Task brief.
When you transcribe the entries, reproduce every character and exclude the images.
Start of Block
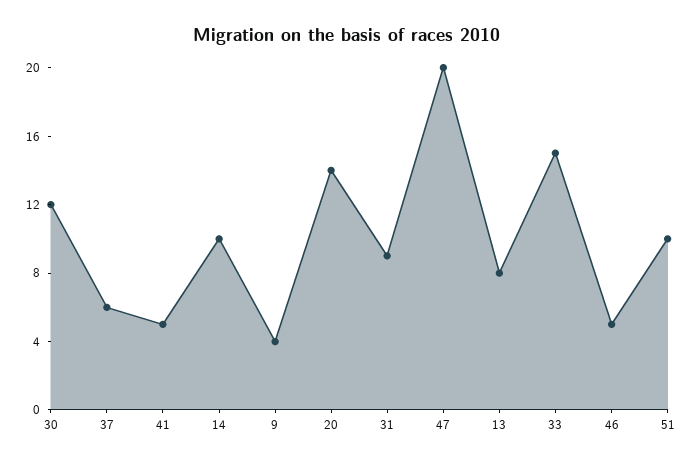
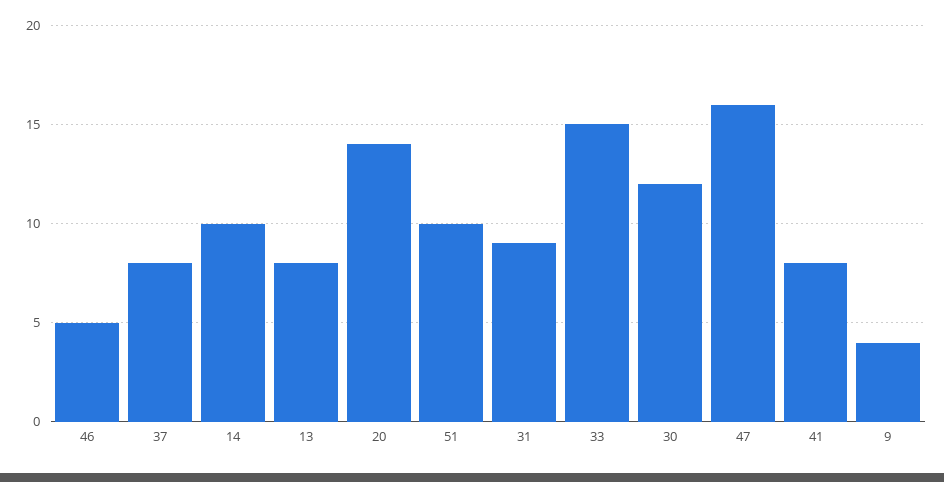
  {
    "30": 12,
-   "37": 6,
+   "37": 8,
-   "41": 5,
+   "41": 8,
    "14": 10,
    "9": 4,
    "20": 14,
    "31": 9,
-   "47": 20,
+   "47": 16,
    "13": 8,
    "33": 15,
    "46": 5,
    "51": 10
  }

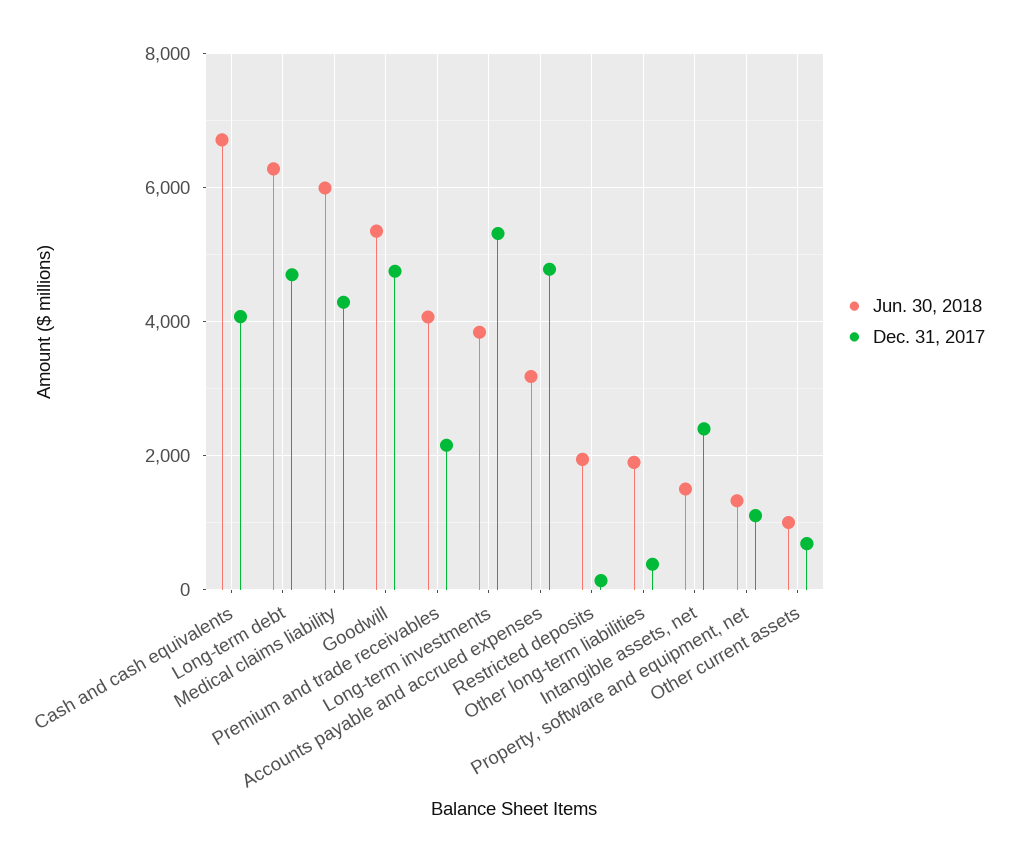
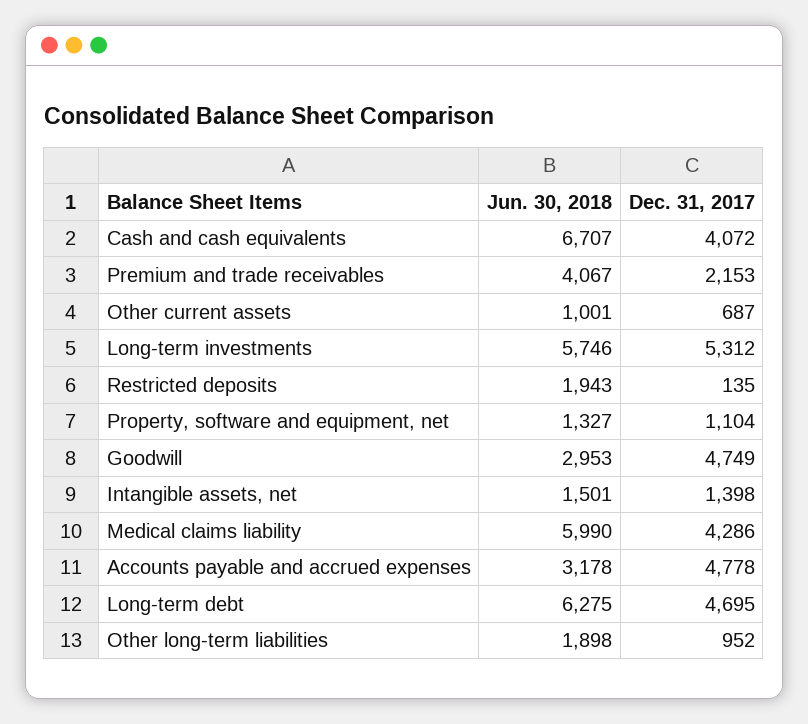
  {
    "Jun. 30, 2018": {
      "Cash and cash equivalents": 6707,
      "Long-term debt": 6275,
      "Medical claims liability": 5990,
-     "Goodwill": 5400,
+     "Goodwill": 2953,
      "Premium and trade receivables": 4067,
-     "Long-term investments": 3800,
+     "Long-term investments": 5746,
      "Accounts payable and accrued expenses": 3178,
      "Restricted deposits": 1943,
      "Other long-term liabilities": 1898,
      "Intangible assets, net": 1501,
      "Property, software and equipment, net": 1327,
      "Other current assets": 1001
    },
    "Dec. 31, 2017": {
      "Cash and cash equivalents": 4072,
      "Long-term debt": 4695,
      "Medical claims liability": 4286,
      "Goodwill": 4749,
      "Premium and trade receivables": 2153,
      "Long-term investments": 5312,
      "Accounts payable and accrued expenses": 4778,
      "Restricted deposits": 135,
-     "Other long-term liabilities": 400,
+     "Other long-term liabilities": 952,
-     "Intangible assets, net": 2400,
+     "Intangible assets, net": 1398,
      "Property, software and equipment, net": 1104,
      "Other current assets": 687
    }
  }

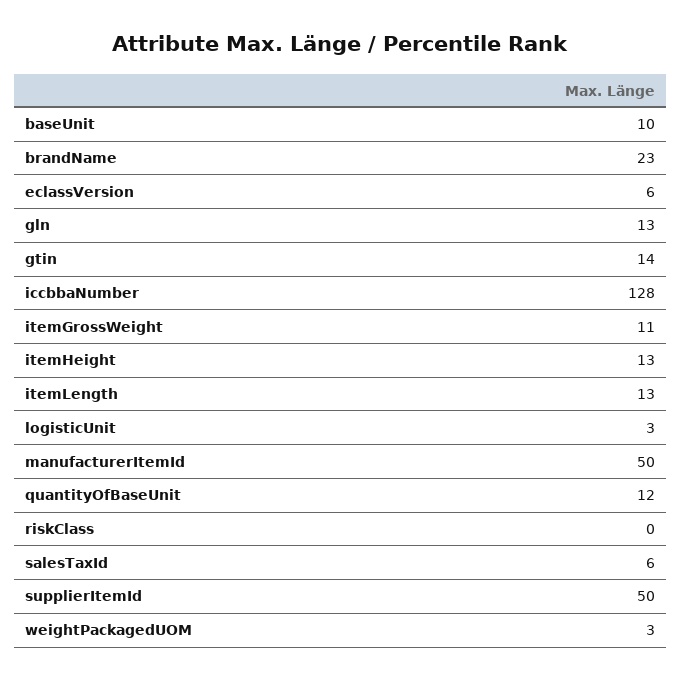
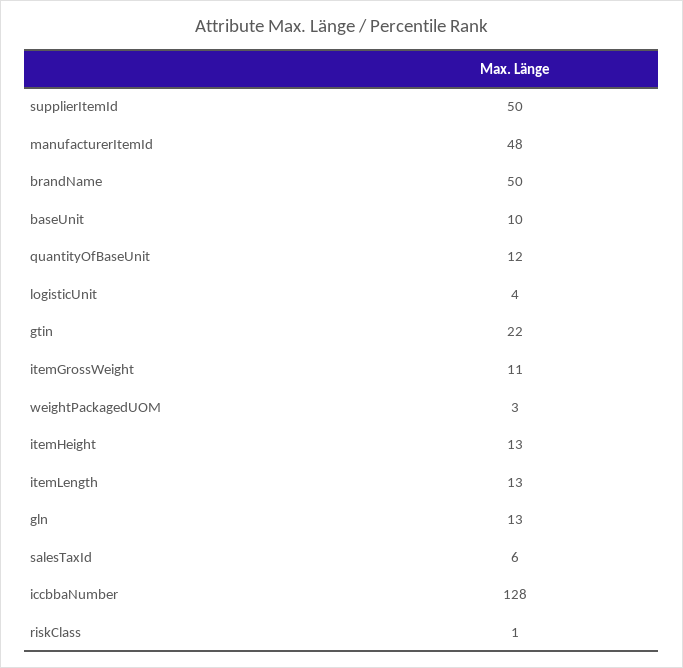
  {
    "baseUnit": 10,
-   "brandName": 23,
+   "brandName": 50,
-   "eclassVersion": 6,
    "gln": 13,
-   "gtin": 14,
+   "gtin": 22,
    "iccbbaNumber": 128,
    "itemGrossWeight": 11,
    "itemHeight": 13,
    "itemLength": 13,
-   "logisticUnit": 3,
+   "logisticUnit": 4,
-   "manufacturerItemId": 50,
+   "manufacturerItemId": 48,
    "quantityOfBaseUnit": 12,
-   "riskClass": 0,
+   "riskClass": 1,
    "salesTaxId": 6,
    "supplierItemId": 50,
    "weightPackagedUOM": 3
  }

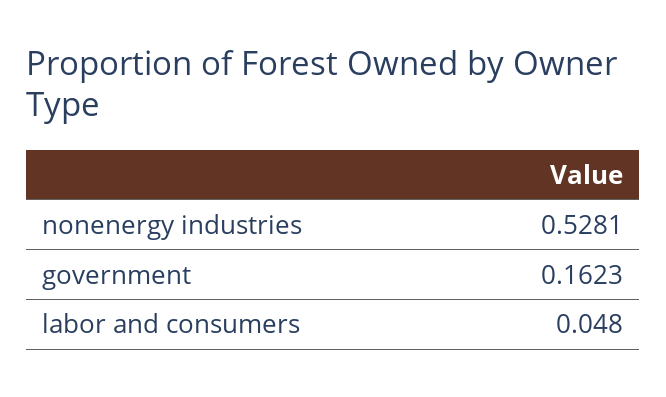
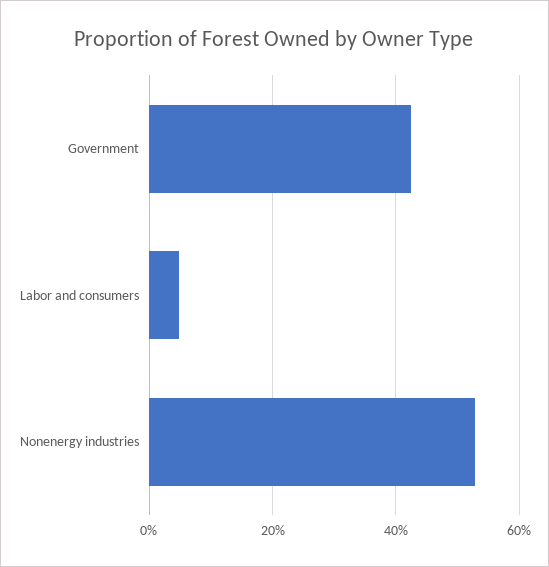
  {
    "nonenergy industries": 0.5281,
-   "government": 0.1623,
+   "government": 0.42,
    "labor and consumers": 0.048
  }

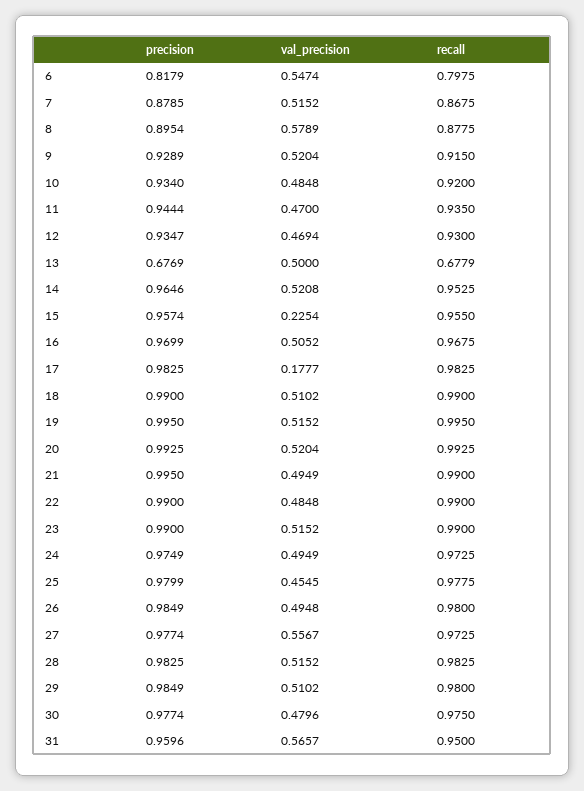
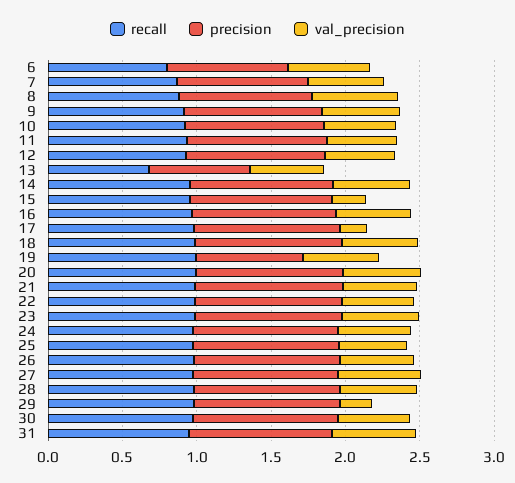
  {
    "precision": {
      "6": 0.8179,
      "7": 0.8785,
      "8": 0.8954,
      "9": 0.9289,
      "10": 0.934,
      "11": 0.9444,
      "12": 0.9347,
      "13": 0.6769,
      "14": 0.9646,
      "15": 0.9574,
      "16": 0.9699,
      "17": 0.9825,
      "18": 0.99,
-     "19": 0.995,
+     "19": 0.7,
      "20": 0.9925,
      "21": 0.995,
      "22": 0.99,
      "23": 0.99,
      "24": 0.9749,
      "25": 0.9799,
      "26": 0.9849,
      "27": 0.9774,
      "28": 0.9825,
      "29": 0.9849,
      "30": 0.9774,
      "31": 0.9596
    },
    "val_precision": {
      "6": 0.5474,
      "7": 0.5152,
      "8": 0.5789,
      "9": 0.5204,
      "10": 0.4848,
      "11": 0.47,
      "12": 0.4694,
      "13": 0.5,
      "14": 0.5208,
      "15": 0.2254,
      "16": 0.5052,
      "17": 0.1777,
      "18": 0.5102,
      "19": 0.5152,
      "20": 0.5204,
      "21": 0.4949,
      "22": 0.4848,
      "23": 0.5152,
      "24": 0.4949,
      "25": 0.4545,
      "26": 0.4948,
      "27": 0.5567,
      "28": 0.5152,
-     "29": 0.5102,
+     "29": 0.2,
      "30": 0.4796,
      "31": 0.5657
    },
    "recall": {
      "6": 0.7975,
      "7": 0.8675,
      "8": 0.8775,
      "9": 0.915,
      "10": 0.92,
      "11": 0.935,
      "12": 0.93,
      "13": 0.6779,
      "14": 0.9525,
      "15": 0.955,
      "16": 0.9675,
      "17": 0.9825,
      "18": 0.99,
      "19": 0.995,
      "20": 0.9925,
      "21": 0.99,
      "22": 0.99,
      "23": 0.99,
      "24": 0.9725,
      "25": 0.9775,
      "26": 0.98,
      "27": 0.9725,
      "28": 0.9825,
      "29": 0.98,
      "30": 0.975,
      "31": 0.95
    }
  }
End of Block
Worked solution.
  {
    "30": 12,
-   "37": 6,
+   "37": 8,
-   "41": 5,
+   "41": 8,
    "14": 10,
    "9": 4,
    "20": 14,
    "31": 9,
-   "47": 20,
+   "47": 16,
    "13": 8,
    "33": 15,
    "46": 5,
    "51": 10
  }

  {
    "Jun. 30, 2018": {
      "Cash and cash equivalents": 6707,
      "Long-term debt": 6275,
      "Medical claims liability": 5990,
-     "Goodwill": 5400,
+     "Goodwill": 2953,
      "Premium and trade receivables": 4067,
-     "Long-term investments": 3800,
+     "Long-term investments": 5746,
      "Accounts payable and accrued expenses": 3178,
      "Restricted deposits": 1943,
      "Other long-term liabilities": 1898,
      "Intangible assets, net": 1501,
      "Property, software and equipment, net": 1327,
      "Other current assets": 1001
    },
    "Dec. 31, 2017": {
      "Cash and cash equivalents": 4072,
      "Long-term debt": 4695,
      "Medical claims liability": 4286,
      "Goodwill": 4749,
      "Premium and trade receivables": 2153,
      "Long-term investments": 5312,
      "Accounts payable and accrued expenses": 4778,
      "Restricted deposits": 135,
-     "Other long-term liabilities": 400,
+     "Other long-term liabilities": 952,
-     "Intangible assets, net": 2400,
+     "Intangible assets, net": 1398,
      "Property, software and equipment, net": 1104,
      "Other current assets": 687
    }
  }

  {
    "baseUnit": 10,
-   "brandName": 23,
+   "brandName": 50,
-   "eclassVersion": 6,
    "gln": 13,
-   "gtin": 14,
+   "gtin": 22,
    "iccbbaNumber": 128,
    "itemGrossWeight": 11,
    "itemHeight": 13,
    "itemLength": 13,
-   "logisticUnit": 3,
+   "logisticUnit": 4,
-   "manufacturerItemId": 50,
+   "manufacturerItemId": 48,
    "quantityOfBaseUnit": 12,
-   "riskClass": 0,
+   "riskClass": 1,
    "salesTaxId": 6,
    "supplierItemId": 50,
    "weightPackagedUOM": 3
  }

  {
    "nonenergy industries": 0.5281,
-   "government": 0.1623,
+   "government": 0.42,
    "labor and consumers": 0.048
  }

  {
    "precision": {
      "6": 0.8179,
      "7": 0.8785,
      "8": 0.8954,
      "9": 0.9289,
      "10": 0.934,
      "11": 0.9444,
      "12": 0.9347,
      "13": 0.6769,
      "14": 0.9646,
      "15": 0.9574,
      "16": 0.9699,
      "17": 0.9825,
      "18": 0.99,
-     "19": 0.995,
+     "19": 0.7,
      "20": 0.9925,
      "21": 0.995,
      "22": 0.99,
      "23": 0.99,
      "24": 0.9749,
      "25": 0.9799,
      "26": 0.9849,
      "27": 0.9774,
      "28": 0.9825,
      "29": 0.9849,
      "30": 0.9774,
      "31": 0.9596
    },
    "val_precision": {
      "6": 0.5474,
      "7": 0.5152,
      "8": 0.5789,
      "9": 0.5204,
      "10": 0.4848,
      "11": 0.47,
      "12": 0.4694,
      "13": 0.5,
      "14": 0.5208,
      "15": 0.2254,
      "16": 0.5052,
      "17": 0.1777,
      "18": 0.5102,
      "19": 0.5152,
      "20": 0.5204,
      "21": 0.4949,
      "22": 0.4848,
      "23": 0.5152,
      "24": 0.4949,
      "25": 0.4545,
      "26": 0.4948,
      "27": 0.5567,
      "28": 0.5152,
-     "29": 0.5102,
+     "29": 0.2,
      "30": 0.4796,
      "31": 0.5657
    },
    "recall": {
      "6": 0.7975,
      "7": 0.8675,
      "8": 0.8775,
      "9": 0.915,
      "10": 0.92,
      "11": 0.935,
      "12": 0.93,
      "13": 0.6779,
      "14": 0.9525,
      "15": 0.955,
      "16": 0.9675,
      "17": 0.9825,
      "18": 0.99,
      "19": 0.995,
      "20": 0.9925,
      "21": 0.99,
      "22": 0.99,
      "23": 0.99,
      "24": 0.9725,
      "25": 0.9775,
      "26": 0.98,
      "27": 0.9725,
      "28": 0.9825,
      "29": 0.98,
      "30": 0.975,
      "31": 0.95
    }
  }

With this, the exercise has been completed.